> _Task brief_
Return all the entries. Match them word for word.
══ Extracted information
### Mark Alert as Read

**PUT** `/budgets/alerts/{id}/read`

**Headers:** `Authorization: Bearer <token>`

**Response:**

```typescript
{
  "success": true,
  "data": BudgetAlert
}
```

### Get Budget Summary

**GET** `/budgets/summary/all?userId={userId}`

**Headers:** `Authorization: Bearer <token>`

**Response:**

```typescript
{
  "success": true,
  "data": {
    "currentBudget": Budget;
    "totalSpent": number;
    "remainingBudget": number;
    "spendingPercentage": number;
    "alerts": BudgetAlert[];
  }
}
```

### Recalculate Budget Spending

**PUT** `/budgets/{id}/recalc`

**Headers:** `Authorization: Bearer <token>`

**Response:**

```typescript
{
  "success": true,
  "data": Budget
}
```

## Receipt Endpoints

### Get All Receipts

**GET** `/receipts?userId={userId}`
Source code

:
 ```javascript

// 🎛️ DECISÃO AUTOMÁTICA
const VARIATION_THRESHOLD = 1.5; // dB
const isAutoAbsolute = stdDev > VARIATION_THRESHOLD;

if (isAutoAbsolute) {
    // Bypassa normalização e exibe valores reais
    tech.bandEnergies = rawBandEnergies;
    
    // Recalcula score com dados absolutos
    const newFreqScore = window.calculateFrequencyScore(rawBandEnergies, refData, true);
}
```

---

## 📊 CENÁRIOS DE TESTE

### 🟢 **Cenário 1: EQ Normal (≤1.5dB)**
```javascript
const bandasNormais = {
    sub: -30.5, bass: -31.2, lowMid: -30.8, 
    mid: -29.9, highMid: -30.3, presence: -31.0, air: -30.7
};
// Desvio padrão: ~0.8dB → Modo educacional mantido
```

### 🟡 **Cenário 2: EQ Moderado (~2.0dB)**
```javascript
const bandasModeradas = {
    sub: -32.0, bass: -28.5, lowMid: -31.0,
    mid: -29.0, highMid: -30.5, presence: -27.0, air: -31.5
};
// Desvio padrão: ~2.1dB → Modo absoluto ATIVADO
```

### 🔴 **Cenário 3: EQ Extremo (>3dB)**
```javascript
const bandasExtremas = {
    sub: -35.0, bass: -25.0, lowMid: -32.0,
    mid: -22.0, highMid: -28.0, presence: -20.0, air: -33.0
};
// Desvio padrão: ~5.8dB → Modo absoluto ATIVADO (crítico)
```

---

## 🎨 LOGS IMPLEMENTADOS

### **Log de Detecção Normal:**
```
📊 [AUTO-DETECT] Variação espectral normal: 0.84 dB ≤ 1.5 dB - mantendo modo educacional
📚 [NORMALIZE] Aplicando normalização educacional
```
════
> _Task solution_
### Mark Alert as Read

**PUT** `/budgets/alerts/{id}/read`

**Headers:** `Authorization: Bearer <token>`

**Response:**

```typescript
{
  "success": true,
  "data": BudgetAlert
}
```

### Get Budget Summary

**GET** `/budgets/summary/all?userId={userId}`

**Headers:** `Authorization: Bearer <token>`

**Response:**

```typescript
{
  "success": true,
  "data": {
    "currentBudget": Budget;
    "totalSpent": number;
    "remainingBudget": number;
    "spendingPercentage": number;
    "alerts": BudgetAlert[];
  }
}
```

### Recalculate Budget Spending

**PUT** `/budgets/{id}/recalc`

**Headers:** `Authorization: Bearer <token>`

**Response:**

```typescript
{
  "success": true,
  "data": Budget
}
```

## Receipt Endpoints

### Get All Receipts

**GET** `/receipts?userId={userId}`
Source code

:
 ```javascript

// 🎛️ DECISÃO AUTOMÁTICA
const VARIATION_THRESHOLD = 1.5; // dB
const isAutoAbsolute = stdDev > VARIATION_THRESHOLD;

if (isAutoAbsolute) {
    // Bypassa normalização e exibe valores reais
    tech.bandEnergies = rawBandEnergies;
    
    // Recalcula score com dados absolutos
    const newFreqScore = window.calculateFrequencyScore(rawBandEnergies, refData, true);
}
```

---

## 📊 CENÁRIOS DE TESTE

### 🟢 **Cenário 1: EQ Normal (≤1.5dB)**
```javascript
const bandasNormais = {
    sub: -30.5, bass: -31.2, lowMid: -30.8, 
    mid: -29.9, highMid: -30.3, presence: -31.0, air: -30.7
};
// Desvio padrão: ~0.8dB → Modo educacional mantido
```

### 🟡 **Cenário 2: EQ Moderado (~2.0dB)**
```javascript
const bandasModeradas = {
    sub: -32.0, bass: -28.5, lowMid: -31.0,
    mid: -29.0, highMid: -30.5, presence: -27.0, air: -31.5
};
// Desvio padrão: ~2.1dB → Modo absoluto ATIVADO
```

### 🔴 **Cenário 3: EQ Extremo (>3dB)**
```javascript
const bandasExtremas = {
    sub: -35.0, bass: -25.0, lowMid: -32.0,
    mid: -22.0, highMid: -28.0, presence: -20.0, air: -33.0
};
// Desvio padrão: ~5.8dB → Modo absoluto ATIVADO (crítico)
```

---

## 🎨 LOGS IMPLEMENTADOS

### **Log de Detecção Normal:**
```
📊 [AUTO-DETECT] Variação espectral normal: 0.84 dB ≤ 1.5 dB - mantendo modo educacional
📚 [NORMALIZE] Aplicando normalização educacional
```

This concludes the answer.